| REQUIRED ACTION |
Transcribe all records verbatim.
[MATERIAL SHOWN Boundary: Start]
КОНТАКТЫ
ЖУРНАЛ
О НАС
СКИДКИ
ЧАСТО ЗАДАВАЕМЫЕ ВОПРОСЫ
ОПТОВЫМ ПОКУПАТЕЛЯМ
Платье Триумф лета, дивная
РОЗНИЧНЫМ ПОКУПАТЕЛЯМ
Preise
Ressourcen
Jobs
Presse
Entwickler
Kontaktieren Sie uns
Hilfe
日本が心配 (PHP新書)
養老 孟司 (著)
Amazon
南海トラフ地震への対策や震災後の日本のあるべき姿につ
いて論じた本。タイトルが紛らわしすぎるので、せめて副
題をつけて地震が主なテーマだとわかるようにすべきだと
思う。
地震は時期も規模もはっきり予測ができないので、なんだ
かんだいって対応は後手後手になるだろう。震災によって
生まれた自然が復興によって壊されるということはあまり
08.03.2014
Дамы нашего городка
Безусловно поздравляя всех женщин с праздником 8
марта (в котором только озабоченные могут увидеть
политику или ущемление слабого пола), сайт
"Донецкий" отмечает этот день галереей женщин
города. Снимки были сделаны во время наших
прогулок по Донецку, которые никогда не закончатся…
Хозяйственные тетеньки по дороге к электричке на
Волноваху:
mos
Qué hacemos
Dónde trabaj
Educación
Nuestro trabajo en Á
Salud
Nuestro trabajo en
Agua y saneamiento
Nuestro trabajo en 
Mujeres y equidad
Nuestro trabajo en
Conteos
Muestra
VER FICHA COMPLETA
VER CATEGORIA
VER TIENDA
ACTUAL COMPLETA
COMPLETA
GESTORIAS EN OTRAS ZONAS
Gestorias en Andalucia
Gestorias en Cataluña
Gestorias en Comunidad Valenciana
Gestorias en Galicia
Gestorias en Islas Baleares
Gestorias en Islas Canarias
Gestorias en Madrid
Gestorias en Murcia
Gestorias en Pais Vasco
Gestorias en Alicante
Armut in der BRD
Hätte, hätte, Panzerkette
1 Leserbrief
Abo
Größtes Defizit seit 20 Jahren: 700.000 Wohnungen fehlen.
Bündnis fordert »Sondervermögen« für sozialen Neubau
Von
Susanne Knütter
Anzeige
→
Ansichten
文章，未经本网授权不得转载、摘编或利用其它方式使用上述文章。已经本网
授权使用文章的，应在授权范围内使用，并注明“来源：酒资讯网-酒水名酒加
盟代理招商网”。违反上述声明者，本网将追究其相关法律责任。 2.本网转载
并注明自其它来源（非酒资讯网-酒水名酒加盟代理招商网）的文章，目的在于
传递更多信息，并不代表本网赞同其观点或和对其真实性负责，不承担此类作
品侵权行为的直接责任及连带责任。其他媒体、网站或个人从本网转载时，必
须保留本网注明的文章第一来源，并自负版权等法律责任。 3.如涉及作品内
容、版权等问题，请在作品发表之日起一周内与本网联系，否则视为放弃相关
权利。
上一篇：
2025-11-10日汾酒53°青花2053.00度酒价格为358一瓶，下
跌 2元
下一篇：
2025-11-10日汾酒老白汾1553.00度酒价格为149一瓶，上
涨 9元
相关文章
[MATERIAL SHOWN Boundary: End]
| EXERCISE SOLUTION |
КОНТАКТЫ
ЖУРНАЛ
О НАС
СКИДКИ
ЧАСТО ЗАДАВАЕМЫЕ ВОПРОСЫ
ОПТОВЫМ ПОКУПАТЕЛЯМ
Платье Триумф лета, дивная
РОЗНИЧНЫМ ПОКУПАТЕЛЯМ
Preise
Ressourcen
Jobs
Presse
Entwickler
Kontaktieren Sie uns
Hilfe
日本が心配 (PHP新書)
養老 孟司 (著)
Amazon
南海トラフ地震への対策や震災後の日本のあるべき姿につ
いて論じた本。タイトルが紛らわしすぎるので、せめて副
題をつけて地震が主なテーマだとわかるようにすべきだと
思う。
地震は時期も規模もはっきり予測ができないので、なんだ
かんだいって対応は後手後手になるだろう。震災によって
生まれた自然が復興によって壊されるということはあまり
08.03.2014
Дамы нашего городка
Безусловно поздравляя всех женщин с праздником 8
марта (в котором только озабоченные могут увидеть
политику или ущемление слабого пола), сайт
"Донецкий" отмечает этот день галереей женщин
города. Снимки были сделаны во время наших
прогулок по Донецку, которые никогда не закончатся…
Хозяйственные тетеньки по дороге к электричке на
Волноваху:
mos
Qué hacemos
Dónde trabaj
Educación
Nuestro trabajo en Á
Salud
Nuestro trabajo en
Agua y saneamiento
Nuestro trabajo en 
Mujeres y equidad
Nuestro trabajo en
Conteos
Muestra
VER FICHA COMPLETA
VER CATEGORIA
VER TIENDA
ACTUAL COMPLETA
COMPLETA
GESTORIAS EN OTRAS ZONAS
Gestorias en Andalucia
Gestorias en Cataluña
Gestorias en Comunidad Valenciana
Gestorias en Galicia
Gestorias en Islas Baleares
Gestorias en Islas Canarias
Gestorias en Madrid
Gestorias en Murcia
Gestorias en Pais Vasco
Gestorias en Alicante
Armut in der BRD
Hätte, hätte, Panzerkette
1 Leserbrief
Abo
Größtes Defizit seit 20 Jahren: 700.000 Wohnungen fehlen.
Bündnis fordert »Sondervermögen« für sozialen Neubau
Von
Susanne Knütter
Anzeige
→
Ansichten
文章，未经本网授权不得转载、摘编或利用其它方式使用上述文章。已经本网
授权使用文章的，应在授权范围内使用，并注明“来源：酒资讯网-酒水名酒加
盟代理招商网”。违反上述声明者，本网将追究其相关法律责任。 2.本网转载
并注明自其它来源（非酒资讯网-酒水名酒加盟代理招商网）的文章，目的在于
传递更多信息，并不代表本网赞同其观点或和对其真实性负责，不承担此类作
品侵权行为的直接责任及连带责任。其他媒体、网站或个人从本网转载时，必
须保留本网注明的文章第一来源，并自负版权等法律责任。 3.如涉及作品内
容、版权等问题，请在作品发表之日起一周内与本网联系，否则视为放弃相关
权利。
上一篇：
2025-11-10日汾酒53°青花2053.00度酒价格为358一瓶，下
跌 2元
下一篇：
2025-11-10日汾酒老白汾1553.00度酒价格为149一瓶，上
涨 9元
相关文章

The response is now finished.